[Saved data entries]

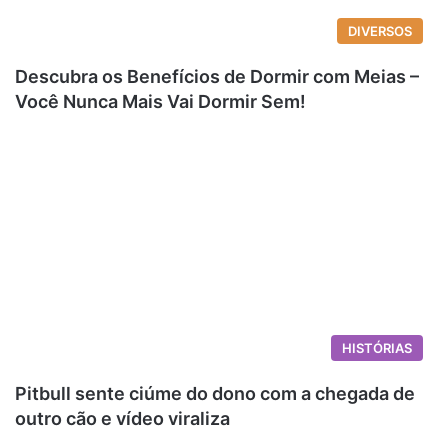
DIVERSOS
Descubra os Benefícios de Dormir com Meias –
Você Nunca Mais Vai Dormir Sem!
HISTÓRIAS
Pitbull sente ciúme do dono com a chegada de
outro cão e vídeo viraliza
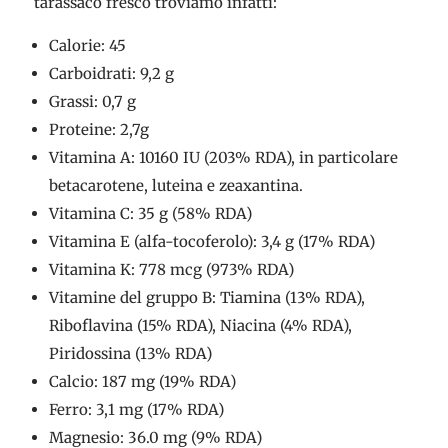
tarassaco fresco troviamo infatti:
Calorie: 45
Carboidrati: 9,2 g
Grassi: 0,7 g
Proteine: 2,7g
Vitamina A: 10160 IU (203% RDA), in particolare
betacarotene, luteina e zeaxantina.
Vitamina C: 35 g (58% RDA)
Vitamina E (alfa-tocoferolo): 3,4 g (17% RDA)
Vitamina K: 778 mcg (973% RDA)
Vitamine del gruppo B: Tiamina (13% RDA),
Riboflavina (15% RDA), Niacina (4% RDA),
Piridossina (13% RDA)
Calcio: 187 mg (19% RDA)
Ferro: 3,1 mg (17% RDA)
Magnesio: 36.0 mg (9% RDA)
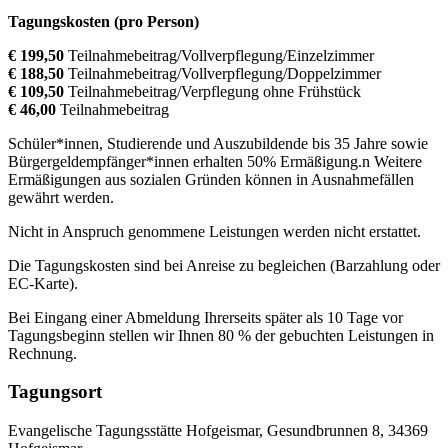
Tagungskosten (pro Person)
€ 199,50
Teilnahmebeitrag/Vollverpflegung/Einzelzimmer
€ 188,50
Teilnahmebeitrag/Vollverpflegung/Doppelzimmer
€ 109,50
Teilnahmebeitrag/Verpflegung ohne Frühstück
€ 46,00
Teilnahmebeitrag
Schüler*innen, Studierende und Auszubildende bis 35 Jahre sowie
Bürgergeldempfänger*innen erhalten 50% Ermäßigung.n Weitere
Ermäßigungen aus sozialen Gründen können in Ausnahmefällen
gewährt werden.
Nicht in Anspruch genommene Leistungen werden nicht erstattet.
Die Tagungskosten sind bei Anreise zu begleichen (Barzahlung oder
EC-Karte).
Bei Eingang einer Abmeldung Ihrerseits später als 10 Tage vor
Tagungsbeginn stellen wir Ihnen 80 % der gebuchten Leistungen in
Rechnung.
Tagungsort
Evangelische Tagungsstätte Hofgeismar, Gesundbrunnen 8, 34369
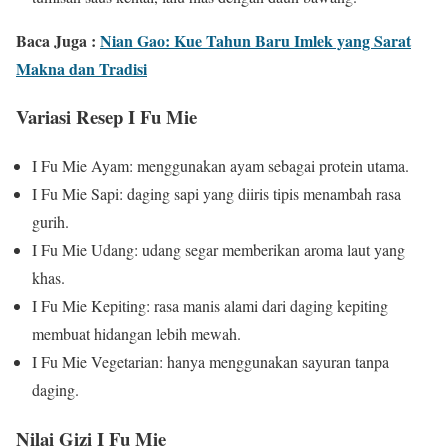
Baca Juga :
Nian Gao: Kue Tahun Baru Imlek yang Sarat
Makna dan Tradisi
Variasi Resep I Fu Mie
I Fu Mie Ayam: menggunakan ayam sebagai protein utama.
I Fu Mie Sapi: daging sapi yang diiris tipis menambah rasa
gurih.
I Fu Mie Udang: udang segar memberikan aroma laut yang
khas.
I Fu Mie Kepiting: rasa manis alami dari daging kepiting
membuat hidangan lebih mewah.
I Fu Mie Vegetarian: hanya menggunakan sayuran tanpa
daging.
Nilai Gizi I Fu Mie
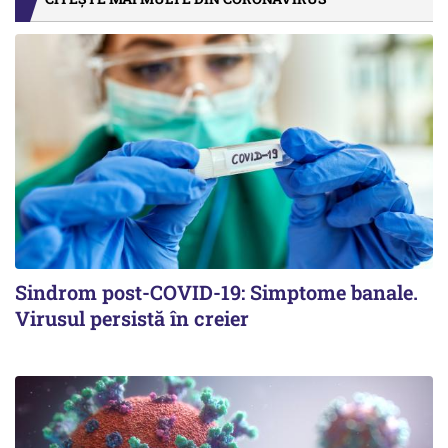
Sindrom post-COVID-19: Simptome banale.
Virusul persistă în creier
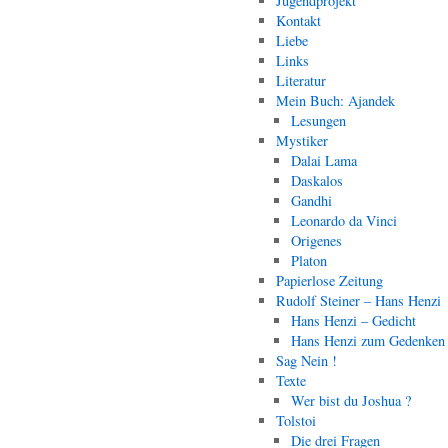
Jugendprojekt
Kontakt
Liebe
Links
Literatur
Mein Buch: Ajandek
Lesungen
Mystiker
Dalai Lama
Daskalos
Gandhi
Leonardo da Vinci
Origenes
Platon
Papierlose Zeitung
Rudolf Steiner – Hans Henzi
Hans Henzi – Gedicht
Hans Henzi zum Gedenken
Sag Nein !
Texte
Wer bist du Joshua ?
Tolstoi
Die drei Fragen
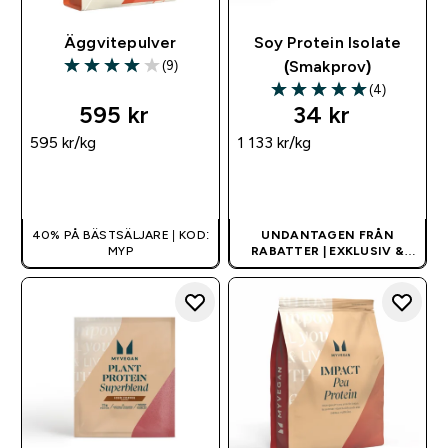
Äggvitepulver
Soy Protein Isolate
(9)
(Smakprov)
4 out of 5 stars
(4)
5 out of 5 stars
595 kr‎
34 kr‎
595 kr‎/kg
1 133 kr‎/kg
SNABBKÖP
SNABBKÖP
40% PÅ BÄSTSÄLJARE | KOD:
UNDANTAGEN FRÅN
MYP
RABATTER | EXKLUSIV &
BEGRÄNSAD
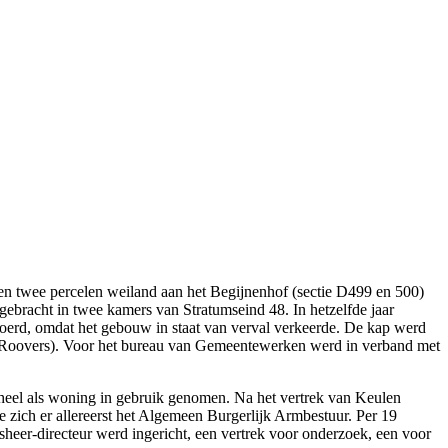
n twee percelen weiland aan het Begijnenhof (sectie D499 en 500)
ebracht in twee kamers van Stratumseind 48. In hetzelfde jaar
oerd, omdat het gebouw in staat van verval verkeerde. De kap werd
 (Roovers). Voor het bureau van Gemeentewerken werd in verband met
heel als woning in gebruik genomen. Na het vertrek van Keulen
zich er allereerst het Algemeen Burgerlijk Armbestuur. Per 19
eer-directeur werd ingericht, een vertrek voor onderzoek, een voor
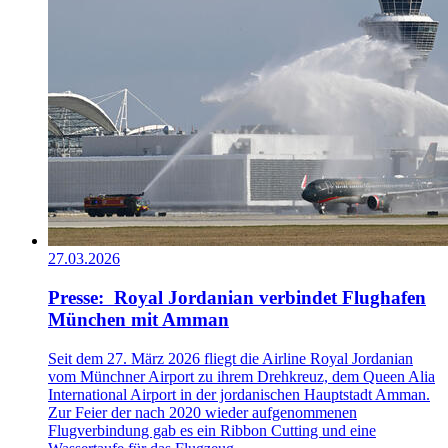
27.03.2026
Presse: Royal Jordanian verbindet Flughafen
München mit Amman
Seit dem 27. März 2026 fliegt die Airline Royal Jordanian
vom Münchner Airport zu ihrem Drehkreuz, dem Queen Alia
International Airport in der jordanischen Hauptstadt Amman.
Zur Feier der nach 2020 wieder aufgenommenen
Flugverbindung gab es ein Ribbon Cutting und eine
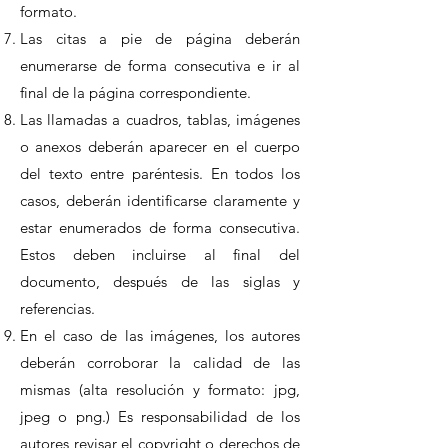
formato.
Las citas a pie de página deberán
enumerarse de forma consecutiva e ir al
final de la página correspondiente.
Las llamadas a cuadros, tablas, imágenes
o anexos deberán aparecer en el cuerpo
del texto entre paréntesis. En todos los
casos, deberán identificarse claramente y
estar enumerados de forma consecutiva.
Estos deben incluirse al final del
documento, después de las siglas y
referencias.
En el caso de las imágenes, los autores
deberán corroborar la calidad de las
mismas (alta resolución y formato: jpg,
jpeg o png.) Es responsabilidad de los
autores revisar el copyright o derechos de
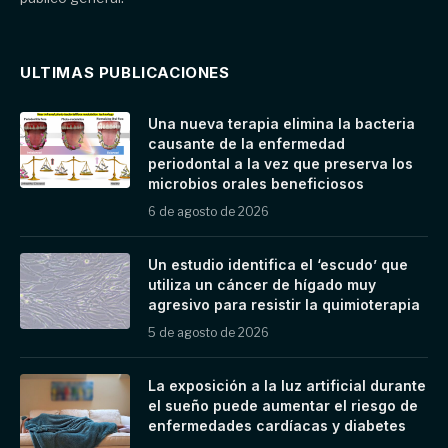
ULTIMAS PUBLICACIONES
Una nueva terapia elimina la bacteria
causante de la enfermedad
periodontal a la vez que preserva los
microbios orales beneficiosos
6 de agosto de 2026
Un estudio identifica el ‘escudo’ que
utiliza un cáncer de hígado muy
agresivo para resistir la quimioterapia
5 de agosto de 2026
La exposición a la luz artificial durante
el sueño puede aumentar el riesgo de
enfermedades cardíacas y diabetes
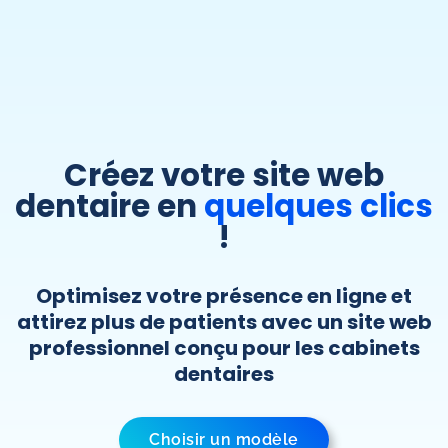
Créez votre site web
dentaire en
quelques clics
!
Optimisez votre présence en ligne et
attirez plus de patients avec un site web
professionnel conçu pour les cabinets
dentaires
Choisir un modèle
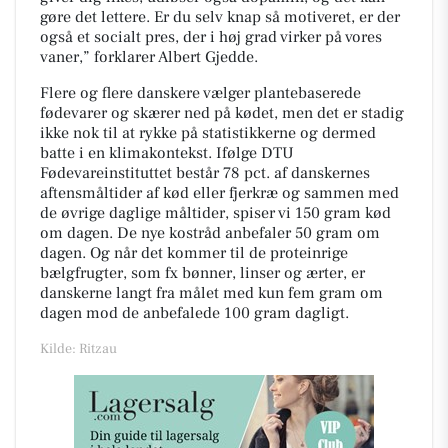
gøre det lettere. Er du selv knap så motiveret, er der
også et socialt pres, der i høj grad virker på vores
vaner,”
forklarer Albert Gjedde.
Flere og flere danskere vælger plantebaserede
fødevarer og skærer ned på kødet, men det er stadig
ikke nok til at rykke på statistikkerne og dermed
batte i en klimakontekst. Ifølge DTU
Fødevareinstituttet består 78 pct. af danskernes
aftensmåltider af kød eller fjerkræ og sammen med
de øvrige daglige måltider, spiser vi 150 gram kød
om dagen. De nye kostråd anbefaler 50 gram om
dagen. Og når det kommer til de proteinrige
bælgfrugter, som fx bønner, linser og ærter, er
danskerne langt fra målet med kun fem gram om
dagen mod de anbefalede 100 gram dagligt.
Kilde: Ritzau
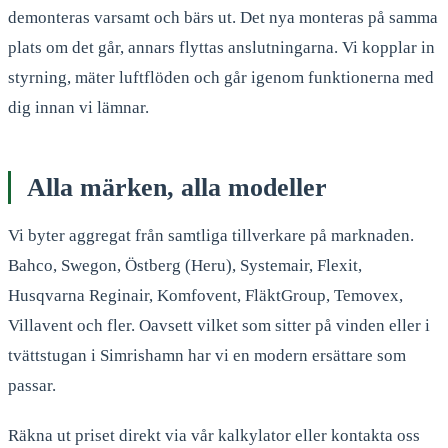
demonteras varsamt och bärs ut. Det nya monteras på samma
plats om det går, annars flyttas anslutningarna. Vi kopplar in
styrning, mäter luftflöden och går igenom funktionerna med
dig innan vi lämnar.
Alla märken, alla modeller
Vi byter aggregat från samtliga tillverkare på marknaden.
Bahco, Swegon, Östberg (Heru), Systemair, Flexit,
Husqvarna Reginair, Komfovent, FläktGroup, Temovex,
Villavent och fler. Oavsett vilket som sitter på vinden eller i
tvättstugan i Simrishamn har vi en modern ersättare som
passar.
Räkna ut priset direkt via vår kalkylator eller kontakta oss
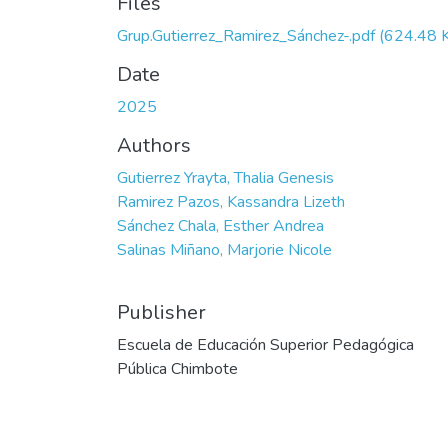
Files
Grup.Gutierrez_Ramirez_Sánchez-.pdf
(624.48 
Date
2025
Authors
Gutierrez Yrayta, Thalia Genesis
Ramirez Pazos, Kassandra Lizeth
Sánchez Chala, Esther Andrea
Salinas Miñano, Marjorie Nicole
Publisher
Escuela de Educación Superior Pedagógica
Pública Chimbote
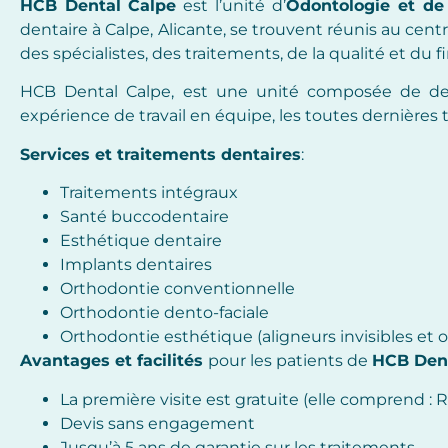
HCB Dental
Calpe
est l’unité d’
Odontologie et de
dentaire à Calpe, Alicante, se trouvent réunis au cent
des spécialistes, des traitements, de la qualité et du
HCB Dental Calpe, est une unité composée de denti
expérience de travail en équipe, les toutes dernières 
Services et traitements dentaires
:
Traitements intégraux
Santé buccodentaire
Esthétique dentaire
Implants dentaires
Orthodontie conventionnelle
Orthodontie dento-faciale
Orthodontie esthétique (aligneurs invisibles et 
Avantages et facilités
pour les patients de
HCB Den
La première visite est gratuite (elle comprend : 
Devis sans engagement
Jusqu’à 5 ans de garantie sur les traitements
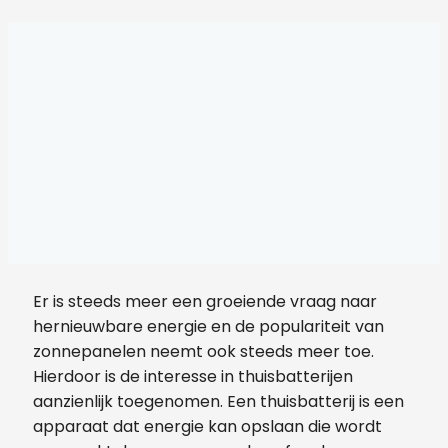
Er is steeds meer een groeiende vraag naar
hernieuwbare energie en de populariteit van
zonnepanelen neemt ook steeds meer toe.
Hierdoor is de interesse in thuisbatterijen
aanzienlijk toegenomen. Een thuisbatterij is een
apparaat dat energie kan opslaan die wordt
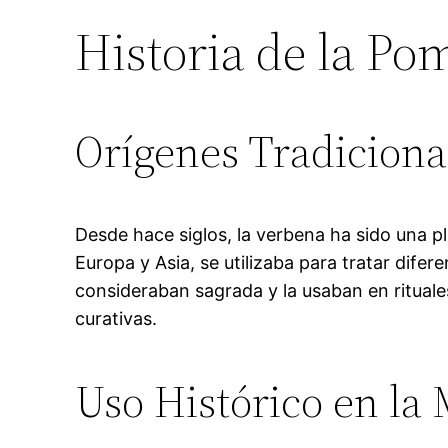
Historia de la P
Orígenes Tradiciona
Desde hace siglos, la verbena ha sido una p
Europa y Asia, se utilizaba para tratar dife
consideraban sagrada y la usaban en rituale
curativas.
Uso Histórico en la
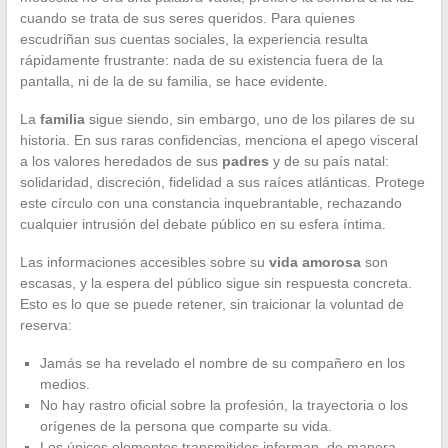
cuando se trata de sus seres queridos. Para quienes
escudriñan sus cuentas sociales, la experiencia resulta
rápidamente frustrante: nada de su existencia fuera de la
pantalla, ni de la de su familia, se hace evidente.
La
familia
sigue siendo, sin embargo, uno de los pilares de su
historia. En sus raras confidencias, menciona el apego visceral
a los valores heredados de sus
padres
y de su país natal:
solidaridad, discreción, fidelidad a sus raíces atlánticas. Protege
este círculo con una constancia inquebrantable, rechazando
cualquier intrusión del debate público en su esfera íntima.
Las informaciones accesibles sobre su
vida amorosa
son
escasas, y la espera del público sigue sin respuesta concreta.
Esto es lo que se puede retener, sin traicionar la voluntad de
reserva:
Jamás se ha revelado el nombre de su compañero en los
medios.
No hay rastro oficial sobre la profesión, la trayectoria o los
orígenes de la persona que comparte su vida.
Los únicos elementos transmitidos informan, de manera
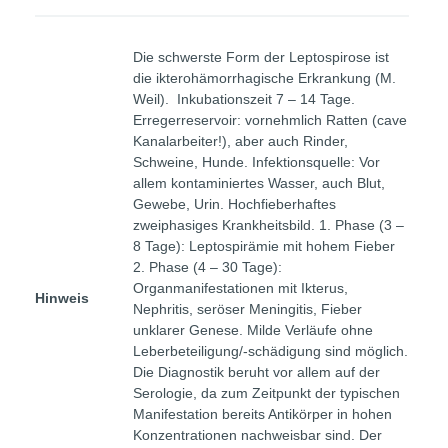
Die schwerste Form der Leptospirose ist
die ikterohämorrhagische Erkrankung (M.
Weil). Inkubationszeit 7 – 14 Tage.
Erregerreservoir: vornehmlich Ratten (cave
Kanalarbeiter!), aber auch Rinder,
Schweine, Hunde. Infektionsquelle: Vor
allem kontaminiertes Wasser, auch Blut,
Gewebe, Urin. Hochfieberhaftes
zweiphasiges Krankheitsbild. 1. Phase (3 –
8 Tage): Leptospirämie mit hohem Fieber
2. Phase (4 – 30 Tage):
Organmanifestationen mit Ikterus,
Hinweis
Nephritis, seröser Meningitis, Fieber
unklarer Genese. Milde Verläufe ohne
Leberbeteiligung/-schädigung sind möglich.
Die Diagnostik beruht vor allem auf der
Serologie, da zum Zeitpunkt der typischen
Manifestation bereits Antikörper in hohen
Konzentrationen nachweisbar sind. Der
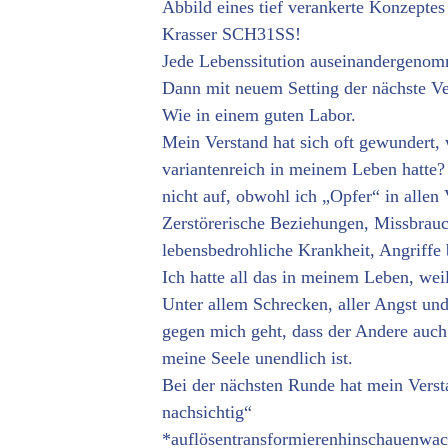
Abbild eines tief verankerte Konzepte
Krasser SCH31SS!
Jede Lebenssitution auseinandergenomme
Dann mit neuem Setting der nächste Ve
Wie in einem guten Labor.
Mein Verstand hat sich oft gewundert,
variantenreich in meinem Leben hatte?
nicht auf, obwohl ich „Opfer“ in allen 
Zerstörerische Beziehungen, Missbrauc
lebensbedrohliche Krankheit, Angriffe 
Ich hatte all das in meinem Leben, weil
Unter allem Schrecken, aller Angst un
gegen mich geht, dass der Andere auch L
meine Seele unendlich ist.
Bei der nächsten Runde hat mein Verst
nachsichtig“
*auflösentransformierenhinschauenwa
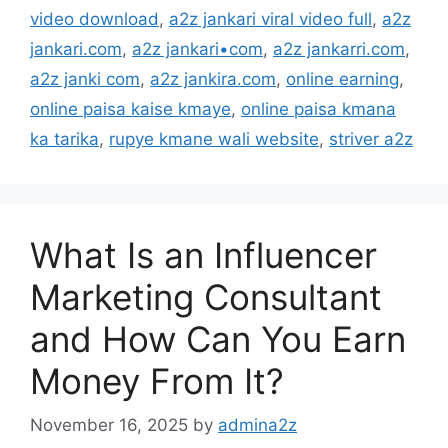
video download
,
a2z jankari viral video full
,
a2z
jankari.com
,
a2z jankari•com
,
a2z jankarri.com
,
a2z janki com
,
a2z jankira.com
,
online earning
,
online paisa kaise kmaye
,
online paisa kmana
ka tarika
,
rupye kmane wali website
,
striver a2z
What Is an Influencer
Marketing Consultant
and How Can You Earn
Money From It?
November 16, 2025
by
admina2z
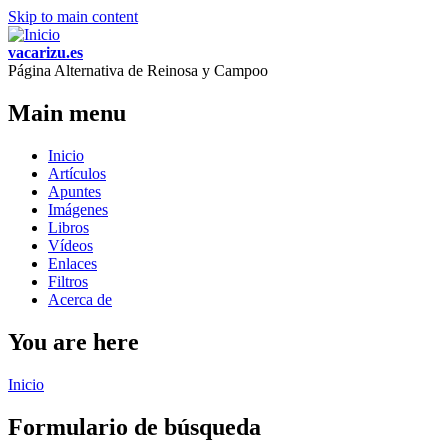
Skip to main content
vacarizu.es
Página Alternativa de Reinosa y Campoo
Main menu
Inicio
Artículos
Apuntes
Imágenes
Libros
Vídeos
Enlaces
Filtros
Acerca de
You are here
Inicio
Formulario de búsqueda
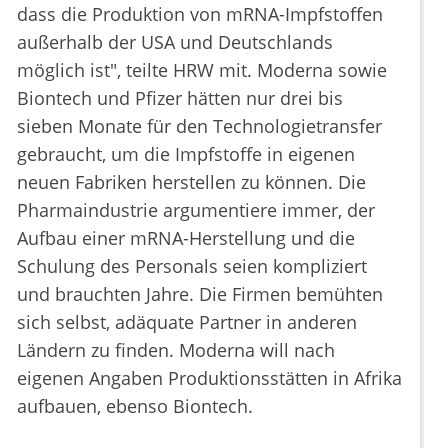
dass die Produktion von mRNA-Impfstoffen
außerhalb der USA und Deutschlands
möglich ist", teilte HRW mit. Moderna sowie
Biontech und Pfizer hätten nur drei bis
sieben Monate für den Technologietransfer
gebraucht, um die Impfstoffe in eigenen
neuen Fabriken herstellen zu können. Die
Pharmaindustrie argumentiere immer, der
Aufbau einer mRNA-Herstellung und die
Schulung des Personals seien kompliziert
und brauchten Jahre. Die Firmen bemühten
sich selbst, adäquate Partner in anderen
Ländern zu finden. Moderna will nach
eigenen Angaben Produktionsstätten in Afrika
aufbauen, ebenso Biontech.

- [Your instructions]:
Skip the pictures and quote each line of the entries above, from the first through the line with "Magnesio: 36.0 mg (9% RDA)", exactly as it appears.

- [Result for this task]:
DIVERSOS
Descubra os Benefícios de Dormir com Meias –
Você Nunca Mais Vai Dormir Sem!
HISTÓRIAS
Pitbull sente ciúme do dono com a chegada de
outro cão e vídeo viraliza
tarassaco fresco troviamo infatti:
Calorie: 45
Carboidrati: 9,2 g
Grassi: 0,7 g
Proteine: 2,7g
Vitamina A: 10160 IU (203% RDA), in particolare
betacarotene, luteina e zeaxantina.
Vitamina C: 35 g (58% RDA)
Vitamina E (alfa-tocoferolo): 3,4 g (17% RDA)
Vitamina K: 778 mcg (973% RDA)
Vitamine del gruppo B: Tiamina (13% RDA),
Riboflavina (15% RDA), Niacina (4% RDA),
Piridossina (13% RDA)
Calcio: 187 mg (19% RDA)
Ferro: 3,1 mg (17% RDA)
Magnesio: 36.0 mg (9% RDA)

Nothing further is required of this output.